Sunday, September 21, 2014

Terni Performance Festival: Hate Radio

Genocide can happen, it seems, remarkably quickly. Once you have your triggering event, the dominoes just fall. When race is used as a reason for hate and dehumanisation on a wide scale, all humanity seems to evaporate into so much pink mist.

Of course, the speed is a fiction. A given society can have its violent bed made long before the first shot is fired. The media's key causal relationship with horrific violence is clear and well-documented, which doesn't stop it being a breeding ground for new ethical vacuums, (yes, even in the West), or indeed, instances of genocide occurring.
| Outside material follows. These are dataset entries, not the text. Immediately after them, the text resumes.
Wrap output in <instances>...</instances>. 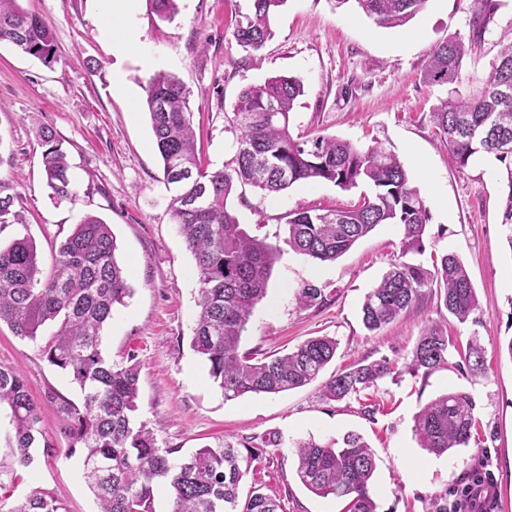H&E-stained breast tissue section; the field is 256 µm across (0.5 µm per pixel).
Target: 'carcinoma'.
Wrapping results in <instances>:
<instances>
[{
	"mask_svg": "<svg viewBox=\"0 0 512 512\" xmlns=\"http://www.w3.org/2000/svg\"><path fill=\"white\" fill-rule=\"evenodd\" d=\"M354 1L381 28L406 24L427 0H335L341 7ZM162 21L178 14V0H147ZM287 0H253V9L238 22L240 46L259 52L272 36V20ZM494 0H476L474 38L450 36L432 51L424 71L431 85H449L448 96L433 109V120L459 170L483 152L504 166L505 205L502 223L512 225V42L503 44L485 77L472 79L463 94L459 82L465 57L475 38L493 20ZM49 65L56 58L53 29L20 0H0V42ZM146 106L152 133L163 162L164 181L172 192L169 207L187 249L195 259L198 312L191 346L208 366L224 398L278 394L318 379L335 357L336 340L310 338L282 355L258 356L240 350L242 333L253 309L267 295L279 249L248 234L228 207L237 186L250 185L267 195L295 184L324 182L350 191L364 182L371 194L359 196L346 208L299 207L288 213L287 243L295 252L319 262L334 261L380 224L403 227L401 255L422 253L429 221L424 200L410 185L404 164L377 145L361 150L352 143L324 135L293 137L290 113L304 94L302 80L275 76L240 91L232 111L224 113L237 132V150L223 168L205 165L196 148L190 90L175 76L156 72L149 79ZM47 185L57 198L73 196L65 154L53 133H42ZM0 179V224L8 223L15 195ZM116 238L110 225L87 215L58 246L48 273L40 268L34 242L23 237L0 247V324L14 335L36 340L40 330L54 326L42 352L47 361L67 372L81 393L77 402L54 390L43 403L64 420L69 454H79L83 476L100 512H155L159 487L168 489L170 512H282L280 499L251 487L241 495L248 476L256 475L267 448L224 440L205 445L177 463L171 450L157 444L155 433L136 422L139 373L134 365H118L104 357L102 331L132 289L115 257ZM428 296L464 323L477 308L475 288L463 261L454 253L432 259V268L398 261L366 295L362 323L371 334ZM455 341L441 326L422 329L405 371L426 378L448 364ZM463 362L468 372H484L483 349L469 343ZM394 373L387 359L359 362L332 375L322 386L329 401L357 395ZM11 410L15 428L12 455L22 467L34 461V451L49 455L55 446L42 425L41 405L28 392L23 377L0 365V405ZM475 403L460 391L443 393L425 404L415 417L420 447L441 455L468 447L475 425ZM296 474L312 493L333 496L340 512H379L370 494L376 462L371 447L357 433L327 442L312 438L295 444ZM57 501L34 492L9 506L0 495V512H60Z\"/></svg>",
	"mask_w": 512,
	"mask_h": 512,
	"instance_id": "1",
	"label": "carcinoma"
}]
</instances>
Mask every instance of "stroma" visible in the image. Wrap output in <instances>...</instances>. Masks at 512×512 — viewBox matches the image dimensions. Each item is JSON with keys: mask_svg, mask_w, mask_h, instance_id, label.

Hate Radio, a production from the International Institute of Political Murder that has done the rounds in European festivals, documents explicitly this link between propaganda and genocide in one specific instance of recent history - the Rwandan genocide of 1994. This event saw race-based crimes against humanity that exhibit a shocking level of dehumanisation. Rape, murder, torture, and a particularly pathological fixation on, not just killing, but suffering are key narratives of that conflict. To fragile, western ears, it's a barrage of monstrousness that begs belief.

These stories are relayed to us by actors, appearing on screens and speaking through radio headsets allocated to each audience member, in the grueling first 15 minutes of Hate Radio. The dramaturgy here is carefully layered but does not spare us the violence of the stories, women offering themselves as sex slaves only to have their breasts cut off, children having limbs cut off, hiding in underground toilets for days, staying alive in the middle of a pile of massacred corpses. There appears no atrocity which could not occur in this space of madness.